***** 提示文 *****

過敏性腸症候群の原因はさまざまな説が考えられていますが、はっきりと解明されていないのが現状です。しかしながら、ストレスや緊張、不安、食事内容、アレルギーなどが原因となって発症すると考えられています。
ストレスを受けやすい環境にある場合、ストレスが原因で発症する恐れはあります。過度なストレスを受けると、消化管の運動機能が障害され、下痢や便秘を引き起こしてしまいます。
同じ環境下でも症状を発症する人もいれば、しない人もいるので、ストレスが原因と言い切ることはむずかしいのですが、ストレスが大きな影響を与えているのは間違いないでしょう。
食べ物アレルギーや数日経ってから症状が現れる遅延型アレルギーが過敏性腸症候群と関係しているといわれるケースもあります。食物アレルギーが基盤にあると下痢をしやすいため、このように考えられています。
腸に受けるわずかな刺激を痛みと感じてしまうことが考えられます。このケースの場合は、腸よりも脳が過敏になっている状態といえるでしょう。
過敏性腸症候群は症状からある程度診断することは可能ですが、他の病気が隠れていないか調べることが大切です。

***** 演習用資料 *****

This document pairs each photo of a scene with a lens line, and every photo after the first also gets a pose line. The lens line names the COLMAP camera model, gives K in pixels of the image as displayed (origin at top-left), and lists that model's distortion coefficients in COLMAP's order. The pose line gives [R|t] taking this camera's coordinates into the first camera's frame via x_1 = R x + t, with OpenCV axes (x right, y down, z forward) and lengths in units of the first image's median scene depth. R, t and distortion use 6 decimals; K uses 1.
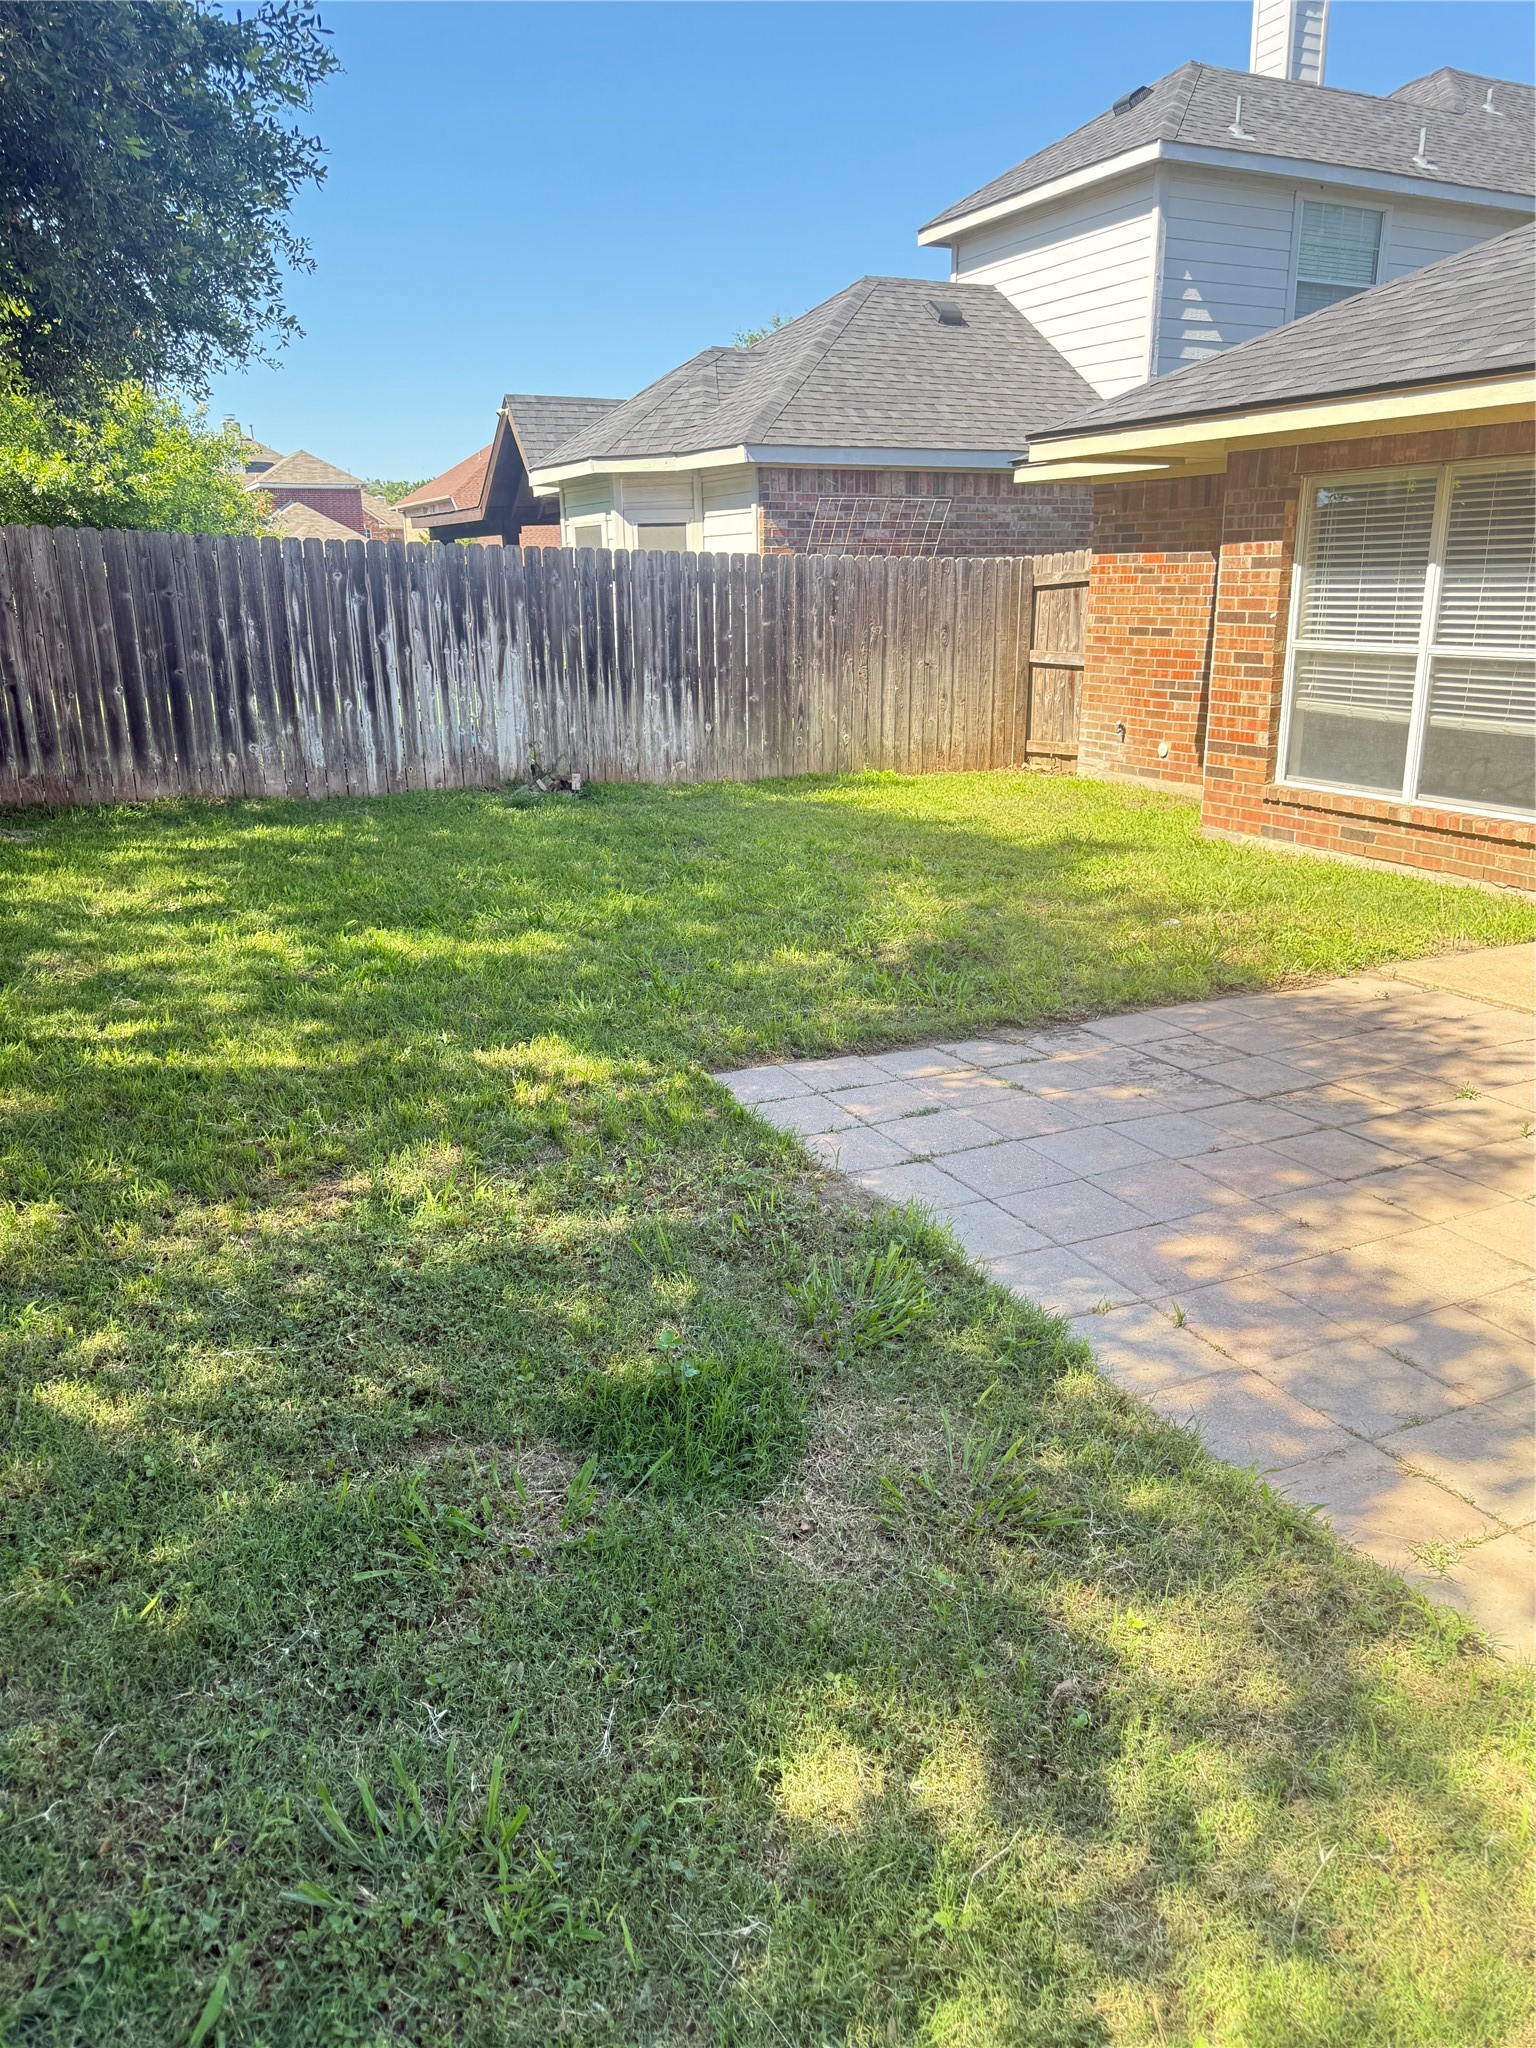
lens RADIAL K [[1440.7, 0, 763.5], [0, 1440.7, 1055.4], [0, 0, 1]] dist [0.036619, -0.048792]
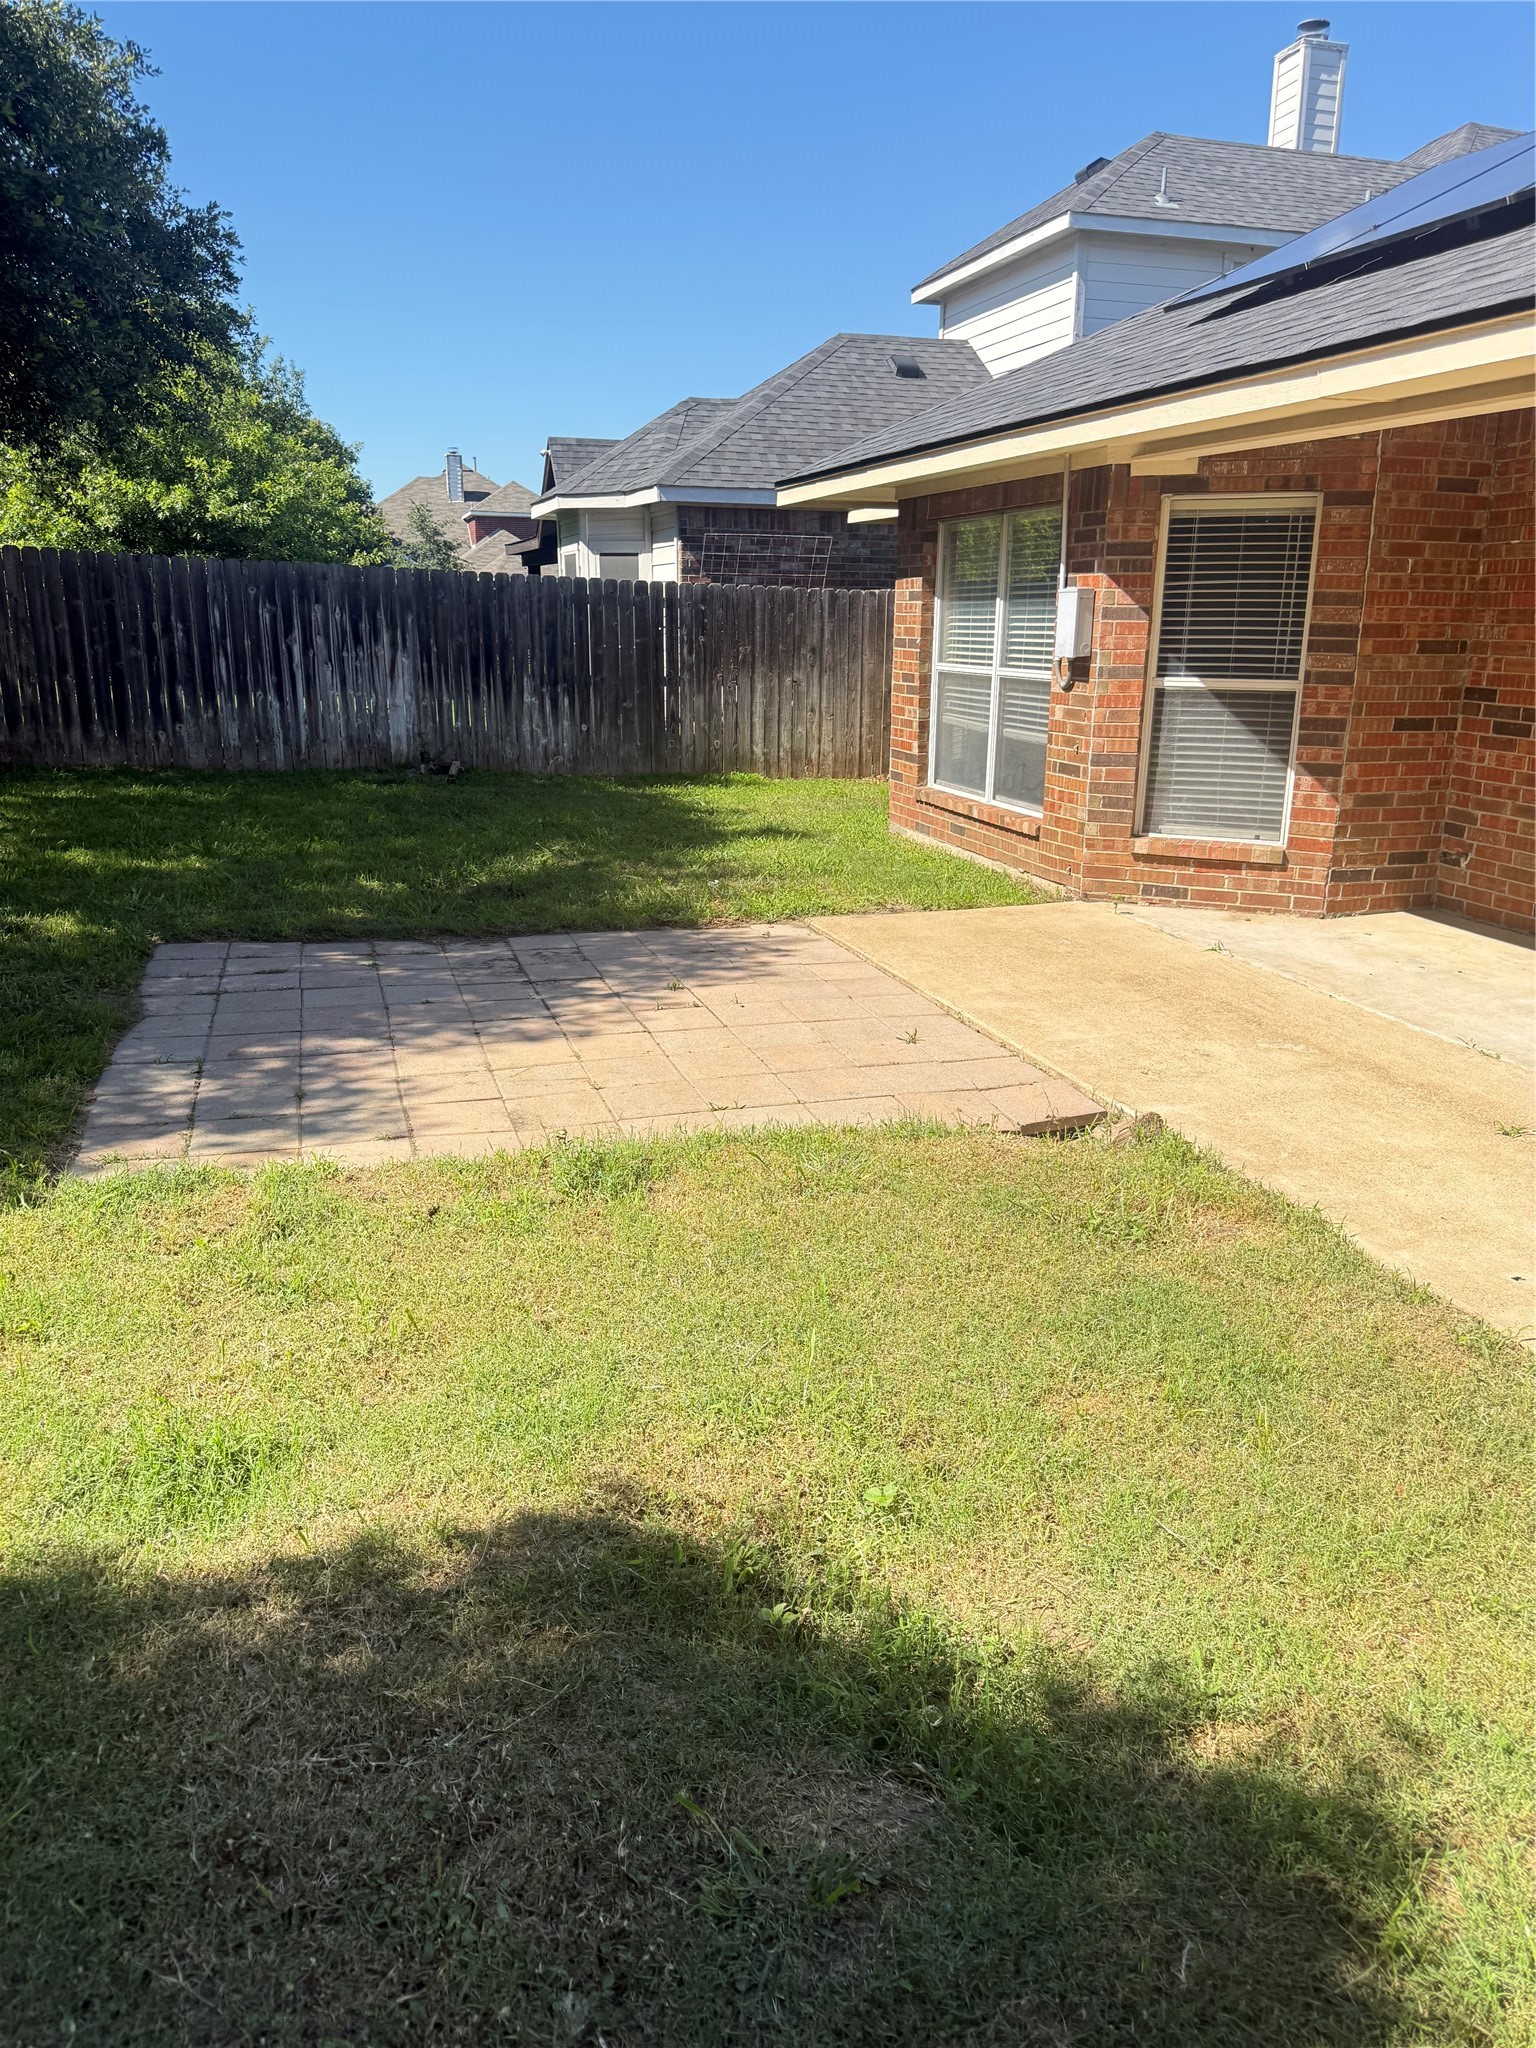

*****

• 課題:
• a. 過敏性腸症候群の文章によると、過度なストレスを受けると消化管のどの機能が障害されるか。
• b. 過敏性腸症候群の文章を、最後の文の後から書き継げ。
上の資料は提示文とは関係のない別のものである。

• 課題ごとの解答:
• a. 消化管の運動機能が障害される。

• b.
日本消化器病学会のガイドラインに記載されている診断基準では以下のように示されています。
〇最近3ヵ月の間に、月に3日以上にわたってお腹の痛みや不快感が繰り返し起こる
〇上記に加えて以下のうち2項目以上該当すること
・排便することによって腹痛などの症状が改善する
・発症時に排便回数の変化がある
・発症時に便形状(外観)の変化がある
大腸の器質的疾患に該当する疾病が隠れていないかを確認することが、過敏性腸症候群と診断するために必須です。
過敏性腸症候群と診断する場合に、否定すべき疾病は潰瘍性大腸炎やクローン病などの「炎症性腸疾患(えんしょうせいちょうしっかん)」です。
炎症性腸疾患はストレスなどが原因となり、自分の免疫細胞が腸の細胞を攻撃し腸に炎症を起こす病気です。炎症性腸疾患の症状は、下痢だけではなく血便が現れます。その他にも腹痛や発熱が少なくとも1ヵ月続く場合は、炎症性腸疾患が疑われます。
他の病気が隠れていないことを確定してから診断することがのぞましいので、若い人でもできれば大腸内視鏡検査を行いましょう。
過敏性腸症候群の検査方法は日々の症状などの聞き取りの他に、大腸内視鏡検査があります。
過敏性腸症候群と診断するためには腸内に病気が隠れていないかの確認が必要なため、大腸内視鏡検査が確実で有効な検査方法です。
過敏性腸症候群の場合、内視鏡検査で確認できる明らかな粘膜の炎症があるというケースは少ないですが、顕微鏡レベルや細菌レベルでは細菌層のバランスの乱れや粘膜の炎症が起きている可能性は高いと考えられています。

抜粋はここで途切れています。